* PROMPT A: In the message about the causal reads patch, what term replaced the hand-wavy language in the comments and code?
* PROMPT B: Carry on the message about the causal reads patch from the point where it stops.

* SOURCE:
>>>
Re: Proposal: "Causal reads" mode for load balancing reads without stale data

From: Thomas Munro <thomas(dot)munro(at)enterprisedb(dot)com>
To: Jim Nasby <Jim(dot)Nasby(at)bluetreble(dot)com>
Cc: Simon Riggs <simon(at)2ndquadrant(dot)com>, Heikki Linnakangas <hlinnaka(at)iki(dot)fi>, Pg Hackers <pgsql-hackers(at)postgresql(dot)org>, Robert Haas <robertmhaas(at)gmail(dot)com>
Subject: Re: Proposal: "Causal reads" mode for load balancing reads without stale data
Date: 2015-11-18 10:50:17
Message-ID: CAEepm=3NUTR1nZ08P31KtY3cUGDbDZTUpt75C3ZsA5ZWzBg2mg@mail.gmail.com
Views: Raw Message | Whole Thread | Download mbox | Resend email
Thread:
Lists: pgsql-hackers

Hi,

Here is a new version of the patch with a few small improvements:

1. Adopted the term '[read] lease', replacing various hand-wavy language
in the comments and code. That seems to be the established term for this
approach[1].

2. Reduced the stalling time on failure. When things go wrong with a
standby (such as losing contact with it), instead of stalling for a
conservative amount of time longer than any lease that might have been
granted, the primary now stalls only until the expiry of the last lease
that actually was granted to a given dropped standby, which should be
sooner.

3. Fixed a couple of bugs that showed up in testing and review (some bad
flow control in the signal handling, and a bug in a circular buffer), and
changed the recovery->walreceiver wakeup signal handling to block the
signal except while waiting in walrcv_receive (it didn't seem a good idea
to interrupt arbitrary syscalls in walreceiver so I thought that would be a
improvement; but of course that area's going to be reworked by Simon's
patch anyway, as discussed elsewhere).
<<<
* ITEMS:
>>>
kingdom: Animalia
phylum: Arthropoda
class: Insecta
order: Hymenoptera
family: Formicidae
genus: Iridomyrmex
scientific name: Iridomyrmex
<<<
>>>
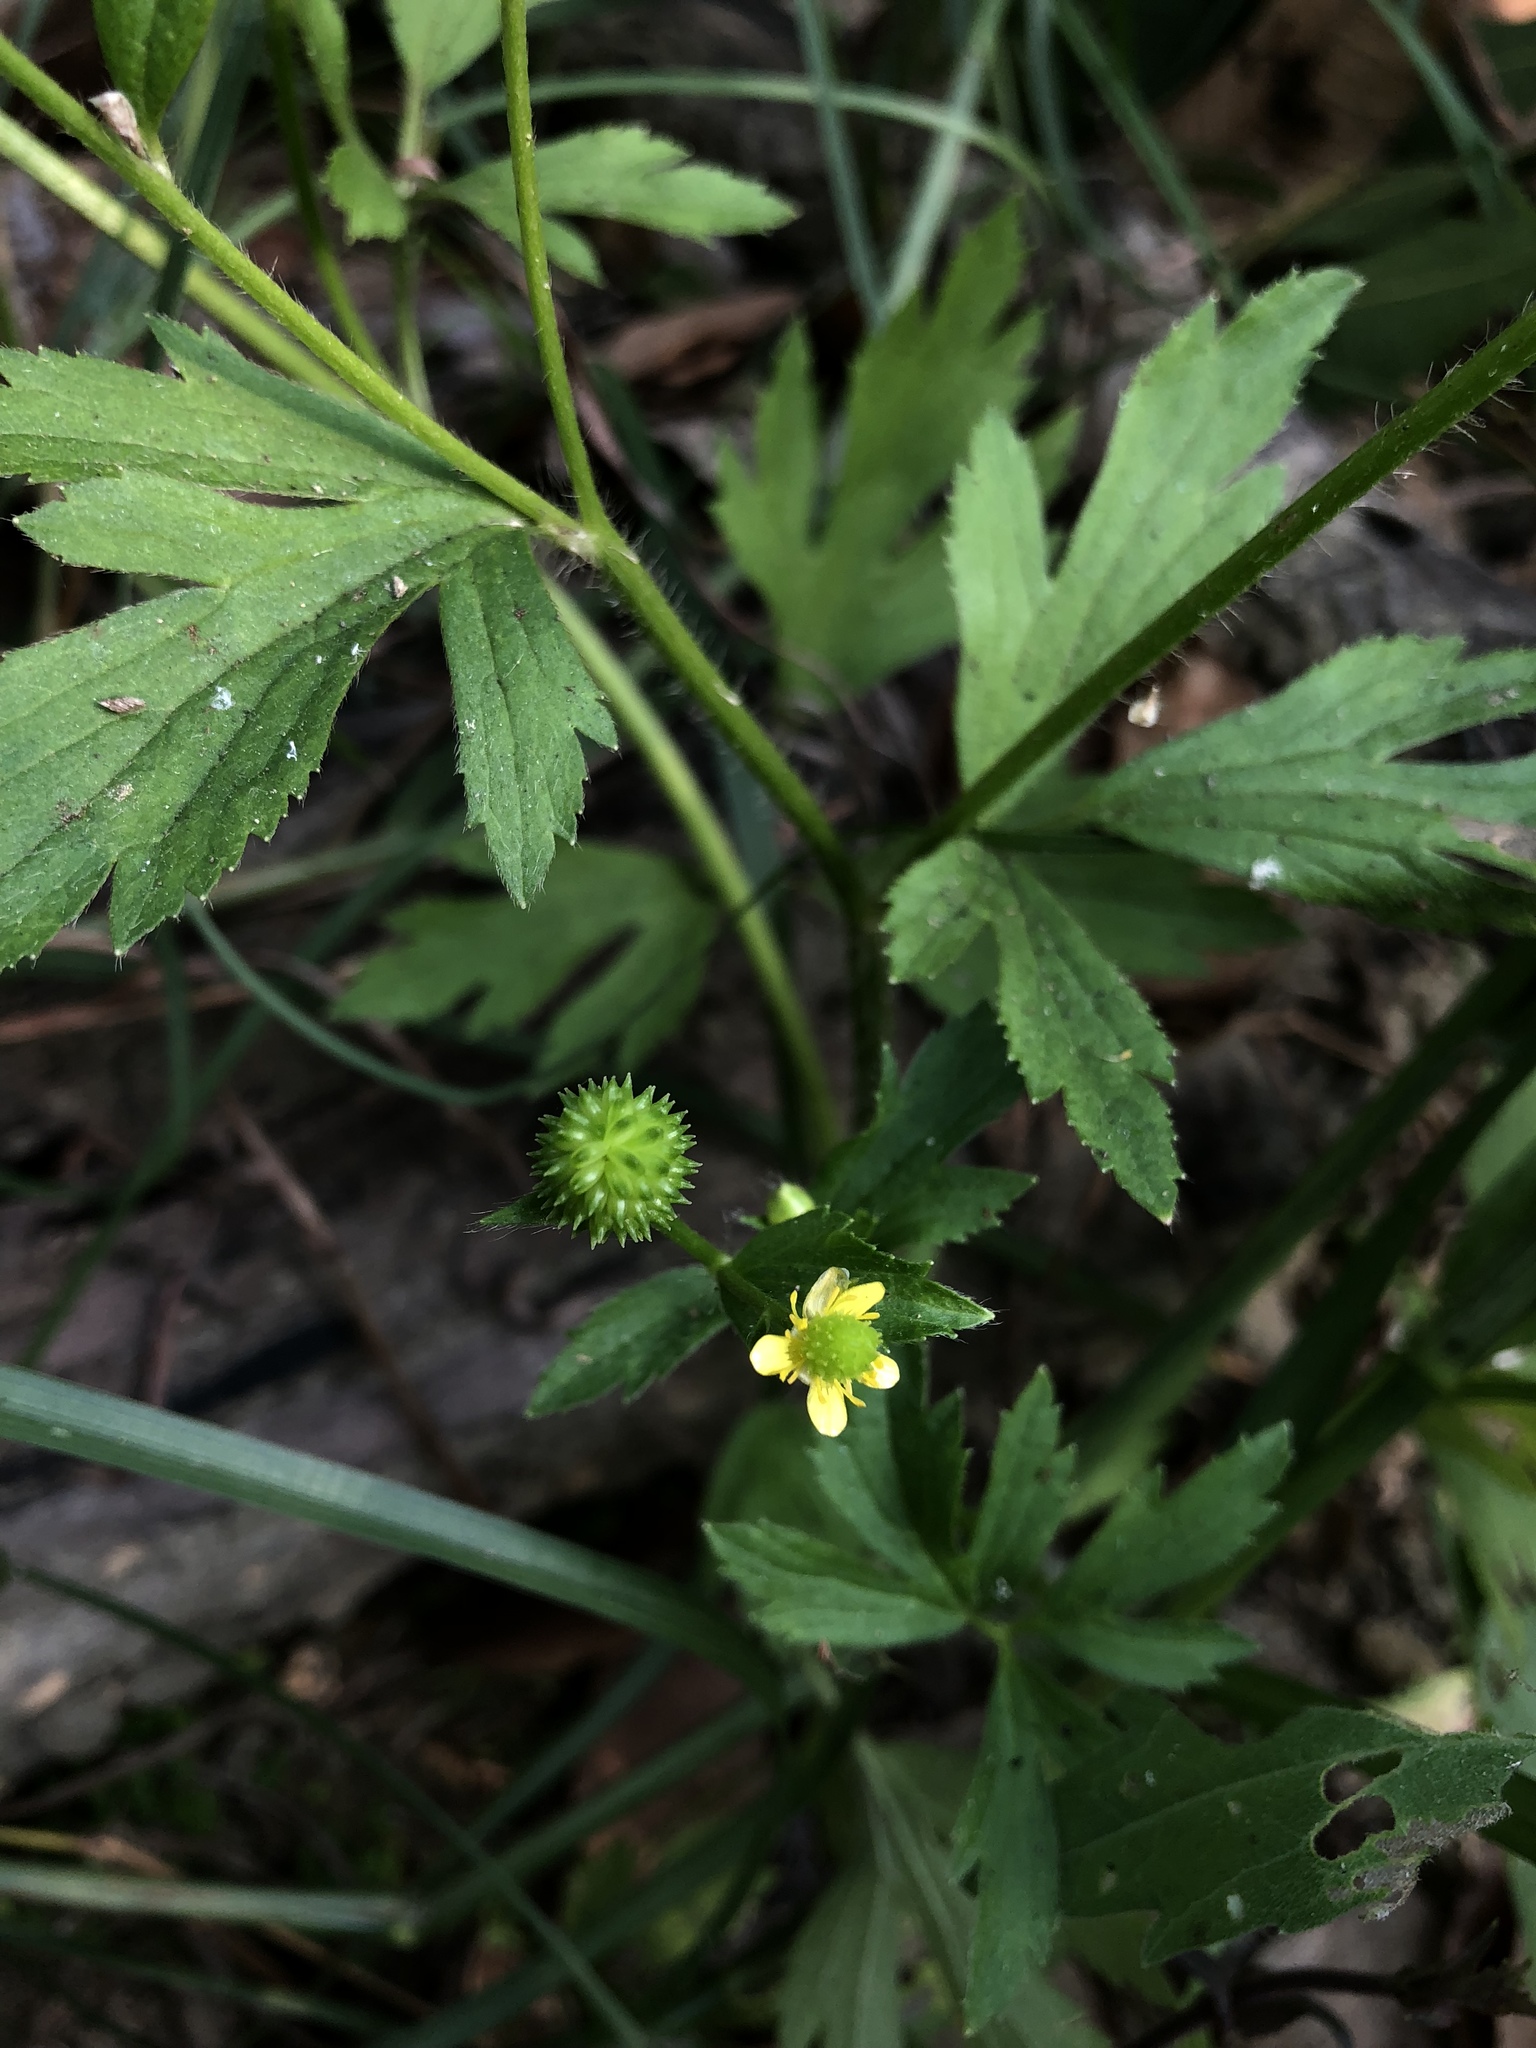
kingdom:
<<<
* EXPECTED OUTPUT A: "[read] lease"

* EXPECTED OUTPUT B:
Restating the central idea using the new terminology: So long as they are
replaying fast enough, the primary grants a series of causal reads leases
to standbys allowing them to handle causal reads queries locally without
any inter-node communication for a limited time. Leases are promises that
the primary will wait for the standby to apply commit records OR be dropped
from the set of available causal reads standbys and know that it has been
dropped, before the primary returns from commit, in order to uphold the
causal reads guarantee. In the worst case it can do that by waiting for
the most recently granted lease to expire.

I've also attached a couple of things which might be useful when trying the
patch out: test-causal-reads.c which can be used to test performance and
causality under various conditions, and test-causal-reads.sh which can be
used to bring up a primary and a bunch of local hot standbys to talk to.
(In the hope of encouraging people to take the patch for a spin...)

[1] Originally from a well known 1989 paper on caching, but in the context
of databases and synchronous replication see for example the recent papers
on "Niobe" and "Paxos Quorum Leases" (especially the reference to Google
Megastore). Of course a *lot* more is going on in those very different
algorithms, but at some level "read leases" are being used to allow
local-node-only reads for a limited time while upholding some kind of
global consistency guarantee, in some of those consensus database systems.
I spent a bit of time talking about consistency levels to database guru and
former colleague Alex Scotti who works on a Paxos-based system, and he gave
me the initial idea to try out a lease-based consistency system for
Postgres streaming rep. It seems like a very useful point in the space of
trade-offs to me.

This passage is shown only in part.